C’étaient d’abord ses mœurs. Sans doute Louis XIV n’avait pas le droit de se montrer bien sévère, mais, s’il avait été dans sa jeunesse amoureux et galant, il n’avait jamais été débauché. Or, Vendôme l’était jusqu’à la crapule. Au goût des basses amours il joignait un vice qui, dans les poésies satiriques, faisait toujours suivre son nom d’une rime fâcheuse, et que Louis XIV (il faut ici laisser parler Saint-Simon), « quoiqu’il fût plein d’une juste horreur pour tous les habitans de Sodome, » ne lui reprocha cependant jamais. Lorsque la conséquence de ses débauches l’eut forcé de se retirer dans son château d’Anet pour y subir ce qu’on appelait alors la Grande opération, et lorsqu’il en revint fort avarié, ayant perdu beaucoup de dents, et le nez d’aquilin devenu camus, le Roi, à son retour, s’informa de sa santé avec beaucoup de grâce, comme s’il se fût agi de la maladie la plus naturelle du monde, et recommanda bien aux courtisans de ne pas laisser apparaître à M. de Vendôme qu’ils l’avaient trouvé changé.
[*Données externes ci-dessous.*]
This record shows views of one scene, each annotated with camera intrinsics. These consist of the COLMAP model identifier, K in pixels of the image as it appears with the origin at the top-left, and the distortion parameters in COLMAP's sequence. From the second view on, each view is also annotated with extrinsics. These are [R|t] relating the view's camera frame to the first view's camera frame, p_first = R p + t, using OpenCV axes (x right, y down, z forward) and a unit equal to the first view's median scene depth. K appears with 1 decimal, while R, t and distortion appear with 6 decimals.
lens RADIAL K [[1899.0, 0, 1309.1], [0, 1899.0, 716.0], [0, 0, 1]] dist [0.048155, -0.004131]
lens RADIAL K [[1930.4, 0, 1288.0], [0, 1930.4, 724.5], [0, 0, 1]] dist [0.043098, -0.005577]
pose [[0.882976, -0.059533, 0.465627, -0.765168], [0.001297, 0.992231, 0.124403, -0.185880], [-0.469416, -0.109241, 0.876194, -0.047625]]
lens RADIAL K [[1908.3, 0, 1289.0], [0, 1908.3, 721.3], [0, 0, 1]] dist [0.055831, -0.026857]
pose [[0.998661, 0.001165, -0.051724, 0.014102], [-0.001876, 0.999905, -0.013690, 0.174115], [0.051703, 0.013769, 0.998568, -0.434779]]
C’était ensuite son irréligion affichée. Vendôme faisait partie de ce petit groupe des libertins, plus nombreux qu’on ne pense dès la fin du XVIIe siècle, et qui, au XVIIIe, devait donner le ton à la société et à la littérature françaises. Mais, Louis XIV régnant, ce petit groupe se cachait encore par crainte du maître, qui, au plus fort de ses désordres de conduite, était cependant demeuré respectueux des choses religieuses, et qui, dans la seconde moitié de sa vie, imposait assez tyranniquement à son entourage les pratiques de la dévotion. Vendôme ne connaissait pas cette crainte. Il faisait ouvertement partie de la société qui se réunissait au Temple chez son frère, le grand prieur de Malte, non moins irréligieux et non moins débauché que lui, bien que d’un

  1. Cette descendance d’Henri IV contribuait également à rendre Vendôme populaire, car un pont-neuf disait :
    Bouvons tous au petit-fils
    Du grand roi Ventre-Saint-Gris.
    (Bibliothèque nationale, le Chansonnier français, t. XI, p. 334).